Futures are the only way to participate- The forward curve suggests commodity cyclicality
Cocoa’s forward curve highlights the current backwardation, where deferred prices are mostly lower than prices for nearby delivery.

The forward cocoa curve indicates that prices for cocoa in July 2027 are $873 per ton lower than those for the September contract. However, the 2027 prices remain above the high from 1977, which is the critical technical support level. While the forward curve suggests some commodity cyclicality, it indicates persistently elevated prices over the coming months and years.
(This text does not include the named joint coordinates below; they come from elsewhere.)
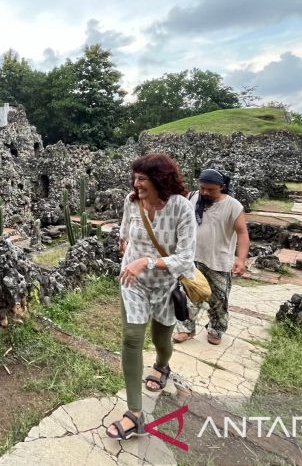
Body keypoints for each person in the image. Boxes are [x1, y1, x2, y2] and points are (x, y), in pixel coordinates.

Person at [106, 153, 197, 440]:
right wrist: (128, 251)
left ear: (160, 179)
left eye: (142, 179)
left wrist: (146, 261)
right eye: (135, 178)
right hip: (132, 281)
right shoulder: (132, 201)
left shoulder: (181, 207)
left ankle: (161, 366)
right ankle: (135, 413)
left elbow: (186, 258)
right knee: (132, 338)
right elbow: (125, 232)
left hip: (165, 284)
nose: (136, 184)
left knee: (161, 339)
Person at [173, 169, 249, 345]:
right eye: (202, 188)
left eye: (210, 190)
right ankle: (185, 329)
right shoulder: (192, 198)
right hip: (191, 258)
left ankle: (216, 329)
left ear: (222, 187)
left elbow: (242, 233)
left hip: (219, 261)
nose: (205, 192)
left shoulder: (233, 206)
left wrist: (241, 259)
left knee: (218, 300)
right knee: (189, 296)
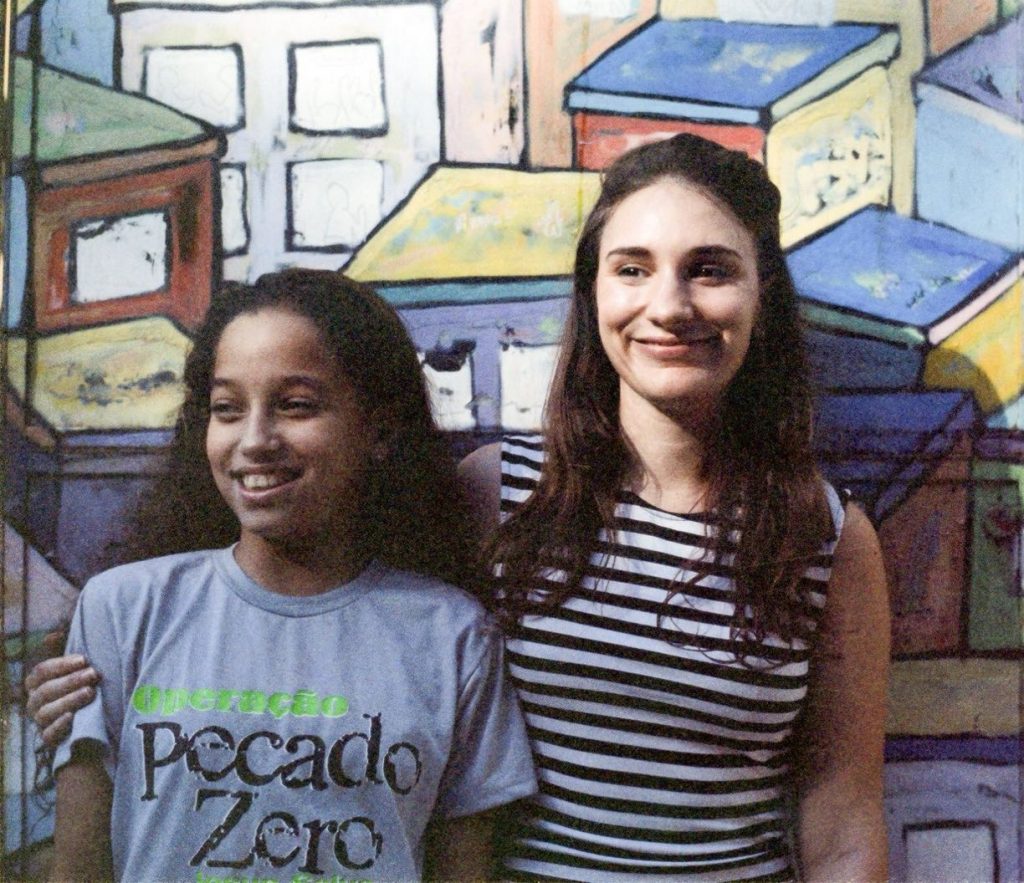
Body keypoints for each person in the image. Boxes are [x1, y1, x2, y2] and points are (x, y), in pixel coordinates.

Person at [29, 134, 890, 882]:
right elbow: (315, 614)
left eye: (710, 269)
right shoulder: (500, 493)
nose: (668, 304)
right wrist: (99, 683)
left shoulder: (826, 535)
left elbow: (842, 823)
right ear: (594, 293)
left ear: (762, 294)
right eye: (632, 268)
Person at [40, 269, 537, 882]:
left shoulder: (454, 637)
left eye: (296, 405)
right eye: (227, 409)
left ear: (379, 430)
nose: (254, 440)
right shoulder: (123, 610)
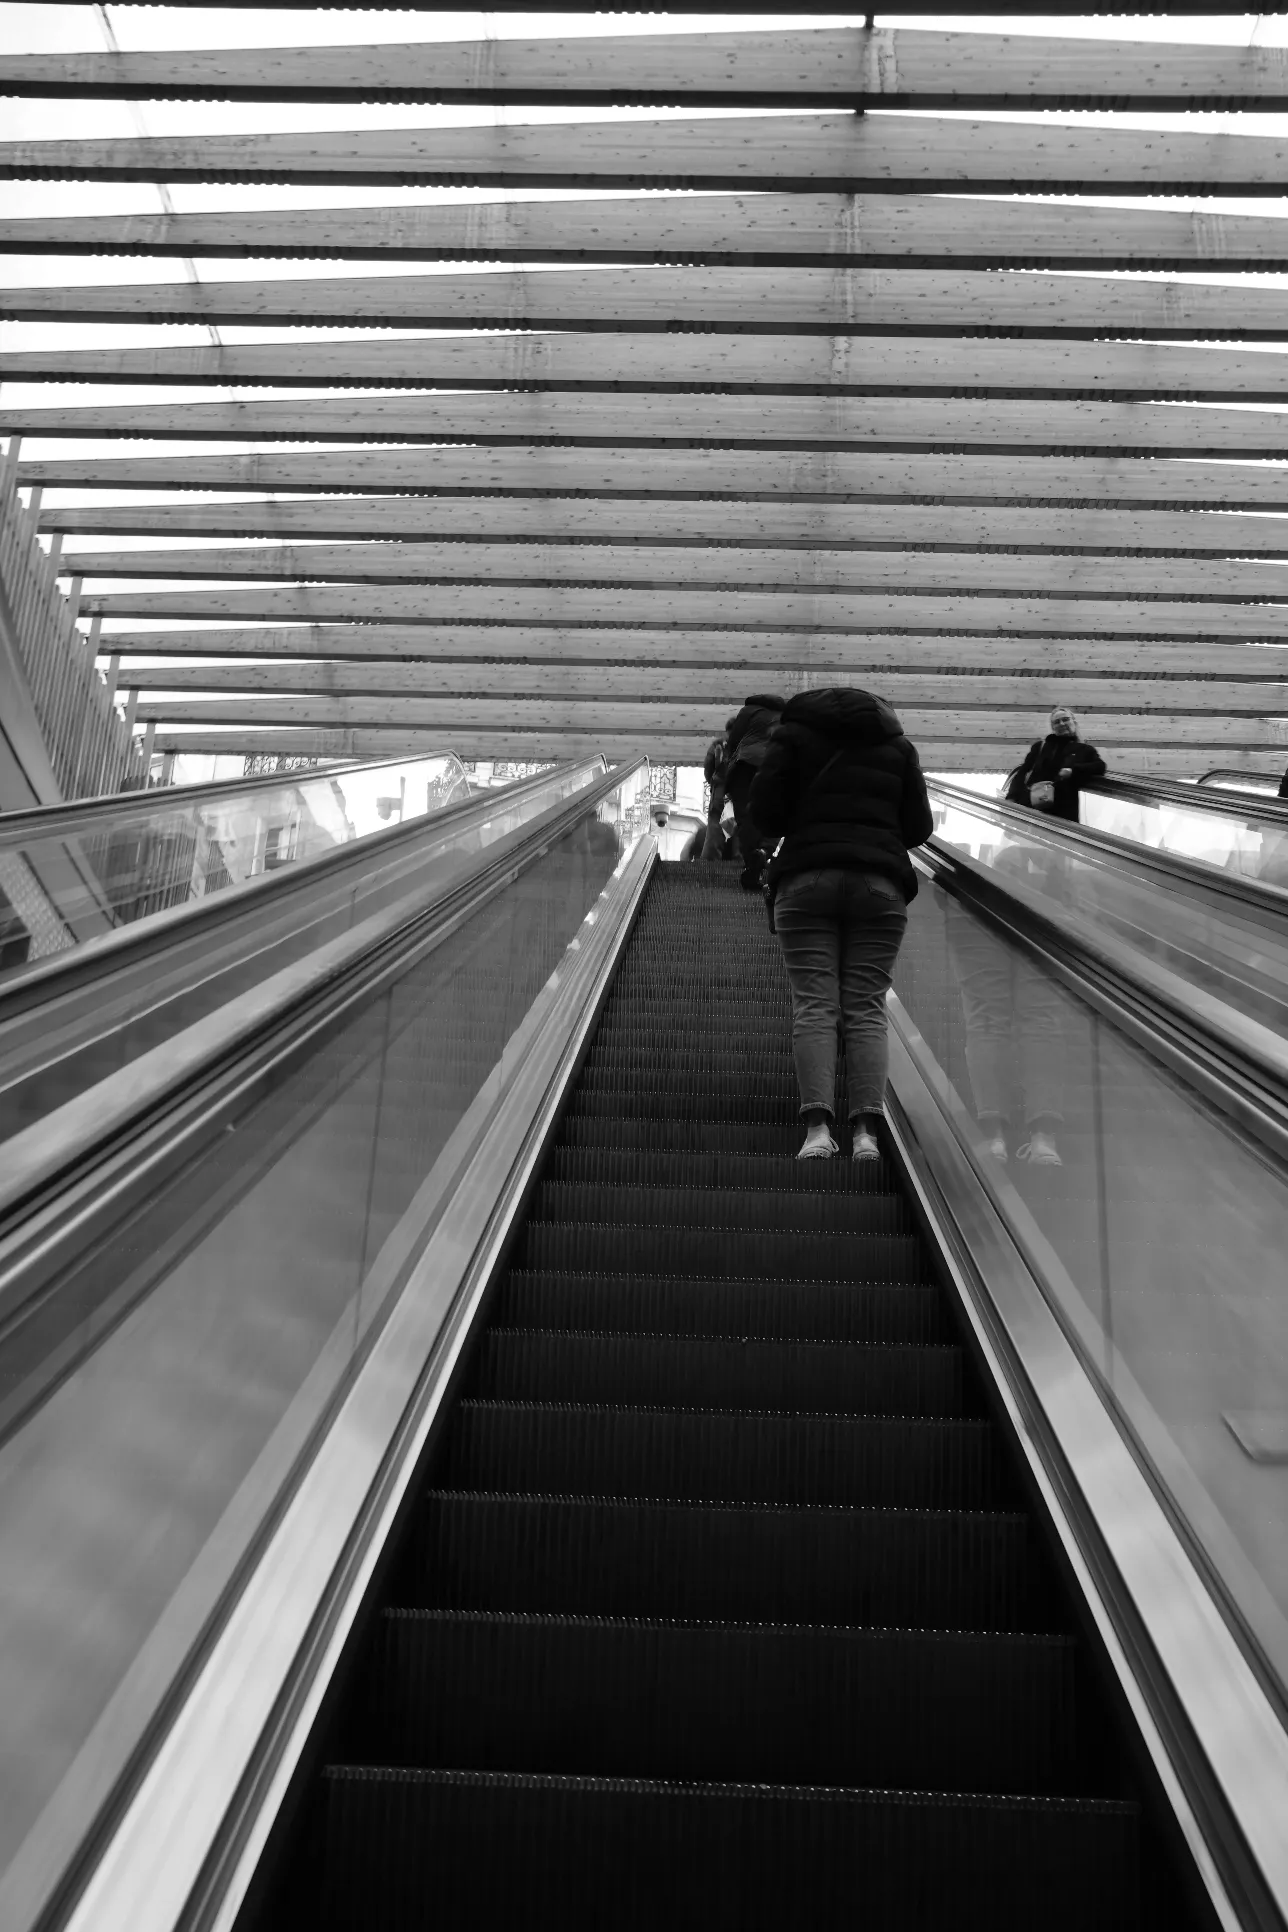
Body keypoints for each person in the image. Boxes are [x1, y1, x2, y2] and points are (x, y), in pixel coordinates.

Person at [749, 686, 933, 1160]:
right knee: (867, 1007)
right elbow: (918, 828)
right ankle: (867, 1134)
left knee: (815, 1003)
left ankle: (816, 1132)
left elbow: (766, 815)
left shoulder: (790, 737)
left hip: (807, 879)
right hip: (880, 885)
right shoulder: (898, 747)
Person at [722, 693, 786, 887]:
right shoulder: (785, 715)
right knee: (775, 812)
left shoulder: (748, 710)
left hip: (746, 765)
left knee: (745, 814)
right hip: (775, 765)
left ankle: (752, 860)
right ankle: (764, 851)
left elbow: (734, 739)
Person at [1005, 705, 1105, 822]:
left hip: (1062, 814)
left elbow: (1100, 766)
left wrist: (1073, 771)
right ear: (1053, 727)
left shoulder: (1085, 750)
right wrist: (1011, 798)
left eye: (1066, 719)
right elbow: (1023, 771)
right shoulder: (1040, 747)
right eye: (1057, 722)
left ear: (1074, 722)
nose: (1062, 724)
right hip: (1031, 807)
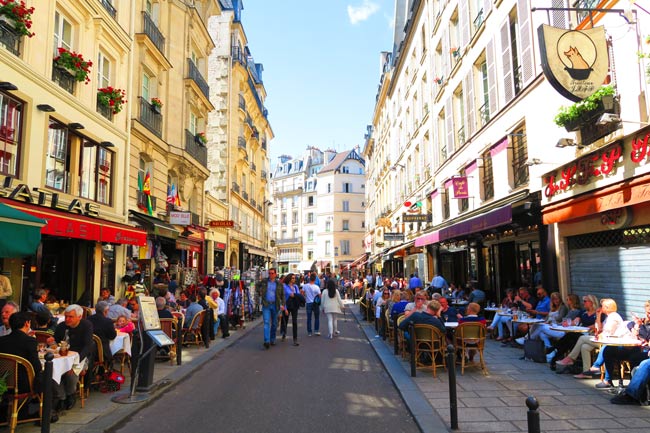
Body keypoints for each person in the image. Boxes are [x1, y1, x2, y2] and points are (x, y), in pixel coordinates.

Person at [557, 298, 627, 388]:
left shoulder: (614, 317)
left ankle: (570, 358)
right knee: (585, 347)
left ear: (607, 307)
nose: (600, 307)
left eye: (602, 306)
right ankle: (587, 372)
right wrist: (598, 316)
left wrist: (599, 333)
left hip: (609, 342)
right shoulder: (608, 316)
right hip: (603, 339)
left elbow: (607, 332)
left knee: (582, 338)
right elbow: (599, 329)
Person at [48, 304, 93, 411]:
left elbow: (88, 346)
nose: (67, 319)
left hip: (81, 356)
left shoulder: (86, 325)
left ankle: (70, 395)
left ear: (79, 317)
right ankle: (61, 397)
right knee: (51, 371)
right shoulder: (61, 326)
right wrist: (51, 342)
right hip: (63, 357)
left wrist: (76, 363)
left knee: (71, 373)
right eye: (66, 316)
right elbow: (55, 342)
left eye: (71, 317)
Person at [600, 300, 650, 388]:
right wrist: (637, 326)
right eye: (647, 312)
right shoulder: (643, 322)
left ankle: (633, 385)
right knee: (609, 350)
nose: (648, 315)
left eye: (649, 313)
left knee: (635, 357)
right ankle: (608, 380)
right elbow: (632, 330)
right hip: (634, 347)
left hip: (645, 350)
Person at [255, 268, 286, 349]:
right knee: (266, 322)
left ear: (275, 274)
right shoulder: (265, 281)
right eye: (269, 273)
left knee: (275, 323)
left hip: (275, 305)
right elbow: (257, 285)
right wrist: (259, 292)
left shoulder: (279, 283)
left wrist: (283, 305)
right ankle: (266, 341)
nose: (270, 275)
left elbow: (283, 295)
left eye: (272, 273)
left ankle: (272, 339)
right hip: (266, 304)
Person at [280, 273, 301, 346]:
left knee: (294, 322)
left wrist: (296, 295)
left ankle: (295, 339)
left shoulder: (295, 287)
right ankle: (283, 333)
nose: (294, 279)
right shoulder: (285, 286)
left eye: (294, 278)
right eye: (292, 278)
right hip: (287, 305)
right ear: (289, 279)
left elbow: (298, 295)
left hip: (294, 305)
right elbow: (290, 295)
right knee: (285, 320)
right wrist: (285, 308)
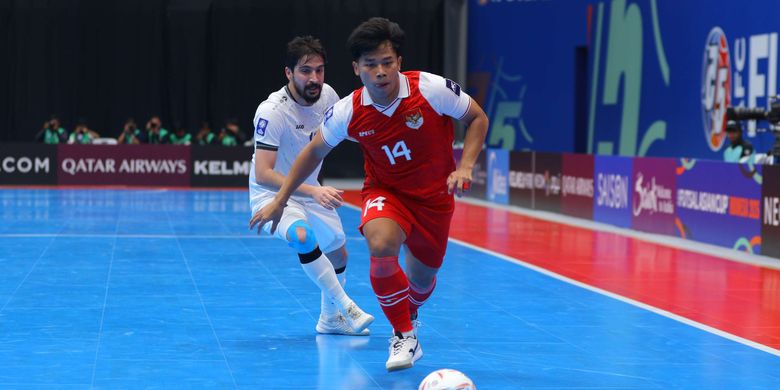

The only way to participate in the cocoa market is through the Intercontinental Exchange’s futures and futures options. Each ICE cocoa futures contract contains 10 metric tons. At $7,532 per ton, the contract value is $75,320. The ICE exchange requires an original margin of $11,044 per contract, meaning a market participant can control $75,320 worth of cocoa futures on the long or short side for a 14.7% good faith deposit. If market differences lead to a decline in equity below $10,040 per contract, the exchange requires maintenance margin payments. The margin levels reflect cocoa volatility, so they can fluctuate higher or lower depending on the price variance of the volatile commodity.
Cocoa has been extremely volatile, and while it remains in a long-term bullish trend at the $7,532 per ton level, support at the July 17 low of $7,208 is only 4.3% below the current price, with resistance 17.9% higher than the August 11 high of $8,883 per ton. Expect continued volatility in the cocoa futures market. While volatility creates trading opportunities, the risk in the cocoa market remains at an elevated level, so careful attention to risk-reward dynamics is critical when considering any risk position in the soft commodity.